The prevalence of ventricular fibrillation (VF) is increased in the mechanically compromised heart. Computer simulation is a useful means of investigating the mechanisms underlying this phenomenon. Using our latest research as an example, we show how computer simulations are performed and what they reveal. We have developed a fully coupled electromechanical model of the human ventricular myocardium. The model formulated the biophysics of specific ionic currents, excitation-contraction coupling, anisotropic non-linear deformation of the myocardium, and mechanoelectric feedback through stretch-activated channels.
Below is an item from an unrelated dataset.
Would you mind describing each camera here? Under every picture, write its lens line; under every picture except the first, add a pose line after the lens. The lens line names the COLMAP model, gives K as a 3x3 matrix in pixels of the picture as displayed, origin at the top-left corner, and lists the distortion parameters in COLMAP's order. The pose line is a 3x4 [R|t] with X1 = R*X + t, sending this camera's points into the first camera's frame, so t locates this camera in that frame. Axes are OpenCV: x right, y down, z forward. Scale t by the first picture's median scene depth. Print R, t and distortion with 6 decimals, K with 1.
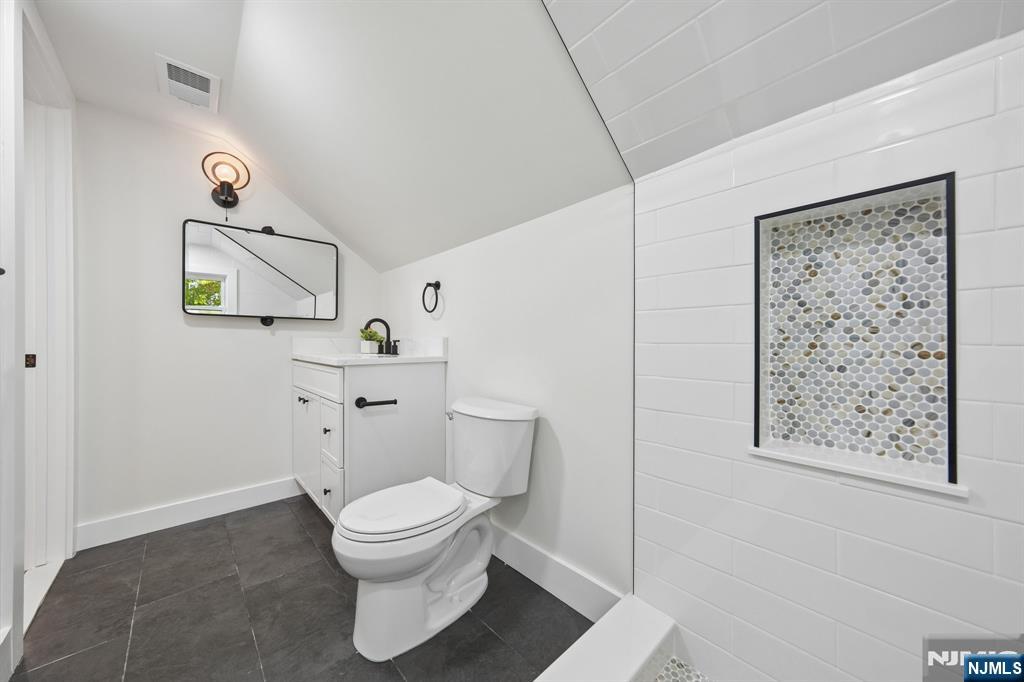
lens RADIAL K [[350.4, 0, 508.1], [0, 350.4, 341.8], [0, 0, 1]] dist [-0.006345, 0.000998]
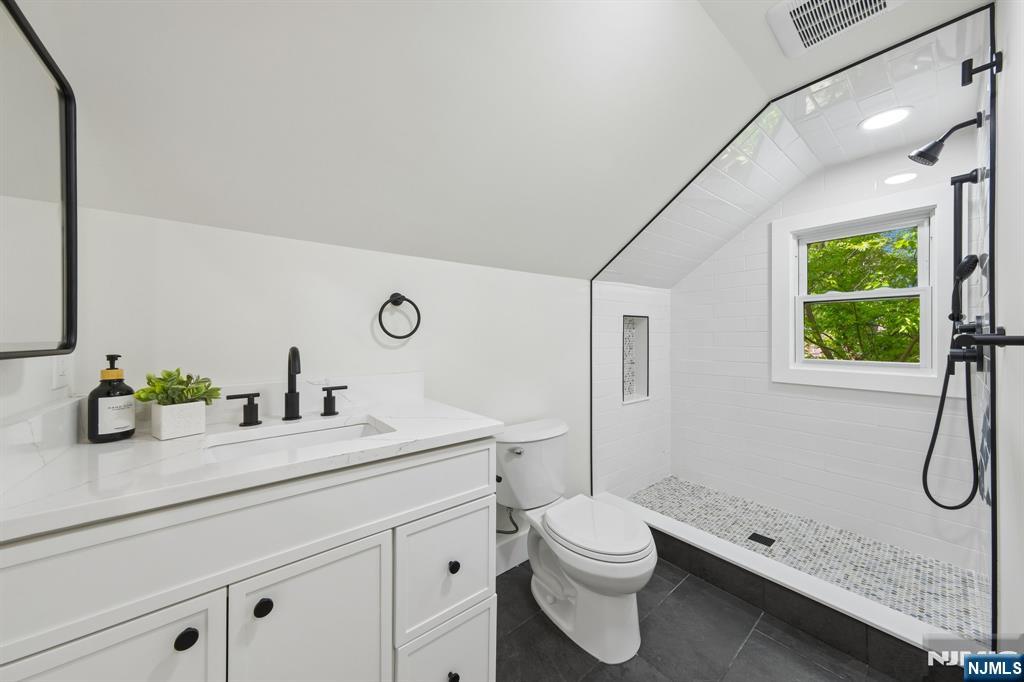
lens RADIAL K [[350.4, 0, 508.0], [0, 350.4, 337.0], [0, 0, 1]] dist [-0.006345, 0.000998]
pose [[0.079012, 0.000882, 0.996873, -2.062023], [0.007703, 0.999969, -0.001496, -0.195940], [-0.996844, 0.007797, 0.079002, 1.697501]]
Our model suggested that sustained stretches shortens action potential duration (APD) and flattens the electrical restitution curve, whereas stretches applied at the wavefront prolongs APD. The wavefront around the core was highly stretched, even at lower pressures, resulting in a prolongation of APD and extension of the refractory area in the wavetail. As left ventricular pressures increased, the stretched area became wider and the refractory area was further extended. The extended refractory area in the wavetail facilitated wave break-up and the meandering of tips through the interaction between wavefronts and wavetails. This simulation study indicated that mechanical loading promotes meandering and wave breaks of spiral re-entry through mechanoelectric feedback. Mechanical loading in pathological conditions may contribute to the maintenance of VF through these mechanisms.